O juiz aposentado José Eduardo Franco dos Reis, do Tribunal de Justiça de São Paulo, que se apresentava como descendente da nobreza britânica e viveu 45 anos sob a falsa identidade de Edward Albert Lancelot Dodd Canterbury Caterham Wickfield, se comportava como se fosse de fato um membro da realeza do Reino Unido. Segundo pessoas que conviveram com o magistrado ouvidas pelo Estadão, ele tinha por hábito beber chá pontualmente às 17 horas e costumava ser visto com blazers de tweed.
Por inúmeras vezes, o nome incomum despertou interesse de quem despachava ou trabalhava com o magistrado, sem que as pessoas pudessem imaginar que a identidade era falsa.
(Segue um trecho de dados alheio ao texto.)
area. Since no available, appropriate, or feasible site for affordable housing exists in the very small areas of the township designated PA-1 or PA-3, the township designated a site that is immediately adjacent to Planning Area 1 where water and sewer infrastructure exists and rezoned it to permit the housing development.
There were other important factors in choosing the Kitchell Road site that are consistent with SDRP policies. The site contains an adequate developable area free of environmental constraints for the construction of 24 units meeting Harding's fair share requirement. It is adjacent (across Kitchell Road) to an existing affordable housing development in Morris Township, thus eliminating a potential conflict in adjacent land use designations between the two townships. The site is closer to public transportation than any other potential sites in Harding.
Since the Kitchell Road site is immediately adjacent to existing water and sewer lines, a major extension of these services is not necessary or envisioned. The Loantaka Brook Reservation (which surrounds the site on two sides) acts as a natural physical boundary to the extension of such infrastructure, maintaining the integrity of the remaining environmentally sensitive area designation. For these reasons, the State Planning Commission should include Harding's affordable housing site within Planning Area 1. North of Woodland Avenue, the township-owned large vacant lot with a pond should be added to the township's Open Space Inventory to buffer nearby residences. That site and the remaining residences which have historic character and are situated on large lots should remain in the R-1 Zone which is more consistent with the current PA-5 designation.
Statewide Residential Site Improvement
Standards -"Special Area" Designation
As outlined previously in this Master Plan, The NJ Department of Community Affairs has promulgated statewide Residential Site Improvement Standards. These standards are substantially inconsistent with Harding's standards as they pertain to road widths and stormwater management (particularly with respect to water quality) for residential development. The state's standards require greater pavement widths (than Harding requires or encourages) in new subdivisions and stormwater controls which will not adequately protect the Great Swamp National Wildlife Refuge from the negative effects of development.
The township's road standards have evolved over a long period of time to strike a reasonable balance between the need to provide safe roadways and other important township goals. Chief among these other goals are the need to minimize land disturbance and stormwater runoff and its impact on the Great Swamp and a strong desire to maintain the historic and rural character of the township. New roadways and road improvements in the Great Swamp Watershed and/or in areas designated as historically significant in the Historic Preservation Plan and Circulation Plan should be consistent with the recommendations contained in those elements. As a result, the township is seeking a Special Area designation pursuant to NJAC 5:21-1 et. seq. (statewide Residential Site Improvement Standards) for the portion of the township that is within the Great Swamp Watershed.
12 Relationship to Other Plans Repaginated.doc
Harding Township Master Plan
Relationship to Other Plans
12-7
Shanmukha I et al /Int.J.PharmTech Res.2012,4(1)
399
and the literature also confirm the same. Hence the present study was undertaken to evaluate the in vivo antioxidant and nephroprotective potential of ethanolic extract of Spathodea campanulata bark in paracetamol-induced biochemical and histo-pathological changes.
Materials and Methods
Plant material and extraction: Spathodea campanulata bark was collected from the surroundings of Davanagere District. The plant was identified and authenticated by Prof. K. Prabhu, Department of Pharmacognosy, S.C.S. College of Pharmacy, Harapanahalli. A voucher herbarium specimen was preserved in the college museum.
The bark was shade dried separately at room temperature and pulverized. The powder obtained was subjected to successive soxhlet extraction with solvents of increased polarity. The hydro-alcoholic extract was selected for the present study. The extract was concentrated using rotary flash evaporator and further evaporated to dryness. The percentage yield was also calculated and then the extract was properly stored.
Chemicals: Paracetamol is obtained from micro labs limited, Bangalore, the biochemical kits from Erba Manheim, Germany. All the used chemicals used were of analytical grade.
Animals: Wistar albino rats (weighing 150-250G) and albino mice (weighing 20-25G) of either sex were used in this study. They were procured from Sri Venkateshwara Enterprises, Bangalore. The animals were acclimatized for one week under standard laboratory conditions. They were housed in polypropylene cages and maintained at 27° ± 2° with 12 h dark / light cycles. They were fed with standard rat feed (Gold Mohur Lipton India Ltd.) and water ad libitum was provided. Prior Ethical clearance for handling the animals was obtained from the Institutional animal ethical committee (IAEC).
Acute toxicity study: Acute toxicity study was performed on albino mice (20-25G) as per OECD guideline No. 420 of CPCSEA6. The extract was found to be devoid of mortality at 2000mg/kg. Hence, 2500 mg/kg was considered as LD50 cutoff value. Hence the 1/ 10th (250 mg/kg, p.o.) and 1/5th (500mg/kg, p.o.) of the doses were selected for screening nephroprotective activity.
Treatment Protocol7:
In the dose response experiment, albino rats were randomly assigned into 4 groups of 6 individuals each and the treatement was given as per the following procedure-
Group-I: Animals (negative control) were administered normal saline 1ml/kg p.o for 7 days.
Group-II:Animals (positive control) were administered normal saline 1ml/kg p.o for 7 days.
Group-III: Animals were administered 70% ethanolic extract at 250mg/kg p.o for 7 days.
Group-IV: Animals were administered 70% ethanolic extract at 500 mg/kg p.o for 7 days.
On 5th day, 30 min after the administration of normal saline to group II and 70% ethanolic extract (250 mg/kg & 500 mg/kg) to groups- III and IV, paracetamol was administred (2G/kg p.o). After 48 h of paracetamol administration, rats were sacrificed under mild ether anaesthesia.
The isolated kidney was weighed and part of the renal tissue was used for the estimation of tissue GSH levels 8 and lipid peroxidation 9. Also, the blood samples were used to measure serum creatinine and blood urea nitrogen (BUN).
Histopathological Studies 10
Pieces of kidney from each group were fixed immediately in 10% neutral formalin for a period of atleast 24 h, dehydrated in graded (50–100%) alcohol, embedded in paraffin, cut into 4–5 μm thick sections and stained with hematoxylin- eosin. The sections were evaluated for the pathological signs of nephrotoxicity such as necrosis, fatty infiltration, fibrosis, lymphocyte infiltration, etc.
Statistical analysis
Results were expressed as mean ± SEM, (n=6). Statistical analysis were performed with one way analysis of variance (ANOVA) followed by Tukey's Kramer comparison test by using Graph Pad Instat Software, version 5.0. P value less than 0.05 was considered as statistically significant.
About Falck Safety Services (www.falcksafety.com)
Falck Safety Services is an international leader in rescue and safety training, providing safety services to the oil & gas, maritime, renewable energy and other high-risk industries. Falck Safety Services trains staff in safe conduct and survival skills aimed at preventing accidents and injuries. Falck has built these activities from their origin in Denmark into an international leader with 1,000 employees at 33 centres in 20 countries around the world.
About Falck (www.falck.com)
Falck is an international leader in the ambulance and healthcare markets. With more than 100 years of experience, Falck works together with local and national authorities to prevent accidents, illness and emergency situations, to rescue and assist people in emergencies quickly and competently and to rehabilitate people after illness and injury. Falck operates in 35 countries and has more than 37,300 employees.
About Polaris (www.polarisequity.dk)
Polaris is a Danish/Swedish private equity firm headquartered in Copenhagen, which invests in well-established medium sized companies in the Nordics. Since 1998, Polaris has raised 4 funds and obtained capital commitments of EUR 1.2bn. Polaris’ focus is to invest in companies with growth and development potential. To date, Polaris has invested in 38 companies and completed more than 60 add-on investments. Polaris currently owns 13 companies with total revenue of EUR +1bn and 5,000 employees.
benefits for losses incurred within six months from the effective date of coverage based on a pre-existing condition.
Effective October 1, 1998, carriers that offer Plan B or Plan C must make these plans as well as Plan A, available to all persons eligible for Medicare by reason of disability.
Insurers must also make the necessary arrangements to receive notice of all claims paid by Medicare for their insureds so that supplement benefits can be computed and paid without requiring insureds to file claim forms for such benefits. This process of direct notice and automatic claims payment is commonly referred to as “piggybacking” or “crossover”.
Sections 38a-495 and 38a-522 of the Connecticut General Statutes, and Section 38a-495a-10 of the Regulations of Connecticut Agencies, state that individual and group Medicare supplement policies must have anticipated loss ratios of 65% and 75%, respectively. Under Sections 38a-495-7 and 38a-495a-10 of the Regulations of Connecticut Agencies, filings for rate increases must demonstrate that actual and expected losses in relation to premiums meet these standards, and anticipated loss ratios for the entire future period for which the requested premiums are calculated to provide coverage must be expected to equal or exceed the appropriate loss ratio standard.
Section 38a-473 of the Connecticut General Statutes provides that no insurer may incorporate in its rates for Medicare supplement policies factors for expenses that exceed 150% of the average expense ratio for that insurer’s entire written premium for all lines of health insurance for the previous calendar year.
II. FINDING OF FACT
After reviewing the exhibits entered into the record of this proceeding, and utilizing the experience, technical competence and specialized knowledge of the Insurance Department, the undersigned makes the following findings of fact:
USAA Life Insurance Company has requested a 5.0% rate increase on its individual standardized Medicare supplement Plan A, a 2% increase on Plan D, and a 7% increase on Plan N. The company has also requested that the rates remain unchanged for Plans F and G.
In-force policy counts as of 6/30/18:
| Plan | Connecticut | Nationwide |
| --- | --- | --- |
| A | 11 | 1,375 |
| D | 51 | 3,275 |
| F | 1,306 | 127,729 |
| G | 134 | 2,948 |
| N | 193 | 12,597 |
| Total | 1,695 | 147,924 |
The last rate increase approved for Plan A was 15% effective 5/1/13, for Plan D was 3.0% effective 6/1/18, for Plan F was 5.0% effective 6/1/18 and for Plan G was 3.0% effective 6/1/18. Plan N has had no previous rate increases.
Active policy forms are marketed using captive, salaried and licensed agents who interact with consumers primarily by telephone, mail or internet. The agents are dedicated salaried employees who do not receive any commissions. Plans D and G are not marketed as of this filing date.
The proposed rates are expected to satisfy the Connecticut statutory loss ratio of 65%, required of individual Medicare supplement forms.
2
Quando questionado, dizia ser filho de pais britânicos.
Um advogado experiente ouvido reservadamente pela reportagem relembra que despachou com o magistrado em 2008. Na época, ele trabalhava da Vara de Família do Ipiranga. “Era de uma empáfia incrível”, relembre o causídico.
Um desembargador que o conheceu bem é mais direto: “Habilidoso e charlatão”. Um promotor de Justiça fez piada ao relembrar a dificuldade que teve para memorizar o nome completo do magistrado.

Depois que o caso veio a público, colegas começaram a circular impressões sobre o juiz em grupos de mensagens. Segundo os relatos, Edward dizia que usava o metrô para se deslocar ao Fórum João Mendes porque estava acostumado com o transporte público na Inglaterra. Também afirmou que fazia tratamento fonoaudiológico para diminuir o sotaque britânico.
“Quando o príncipe da Inglaterra se casou, ele tirou férias na mesma época. A gente achava que ele tinha ido para o casamento mas ele falava que não podia contar nada”, relatou um ex-colega em um desses grupos de magistrados.
O magistrado foi denunciado pelo Ministério Público de São Paulo por uso de documento falso e falsidade ideológica. A denúncia assinada pelo pelo promotor de Justiça Maurício Salvadori foi recebida pela 29.ª Vara Criminal da Capital, mas ainda não foi julgada. Segundo o MP, Edward Wickfield é na verdade José Eduardo Franco dos Reis, um cidadão de Águas da Prata, no interior de São Paulo, filho de José dos Reis e Vitalina Franco dos Reis.
A persona teria sido assumida pelo magistrado pouco antes da graduação. Ele se formou na prestigiosa Faculdade de Direito da USP, no Largo do São Francisco. Depois disso, segundo o Ministério Público, prestou concurso e atuou décadas como juiz sob a identidade falsa. O magistrado manteve ativa a identidade brasileira, de Eduardo, que renovava periodicamente. Esse foi o fator determinante para o Ministério Público decidir denunciá-lo.

Leia também
A fraude foi descoberta em outubro de 2024, quando ele esteve no Poupatempo da Sé para pedir a segunda vida da carteira de identidade. Foram encontrados dois registros diferentes associados às mesmas digitais. A divergência só foi percebida porque os registros do Instituto de Identificação Ricardo Gumblenton Daunt (IIRGD) haviam sido digitalizados.
De acordo com a denúncia do Ministério Público de São Paulo, no dia 19 de setembro de 1980, José Eduardo teria comparecido a um posto de identificação da Polícia Civil e tirado o documento em nome de Edward Wickfield. Para tanto, segundo a Promotoria, apresentou um certificado falso de reservista do Exército, um documento que dizia ser ele servidor do Ministério Público do Trabalho, uma carteira de trabalho e um título de eleitor, todos com o mesmo nome falso. Como na época, as bases de documentos não se comunicavam entre si e os papéis não eram armazenados em sistemas eletrônicos, era fácil, de acordo com o MP, uma falsificação.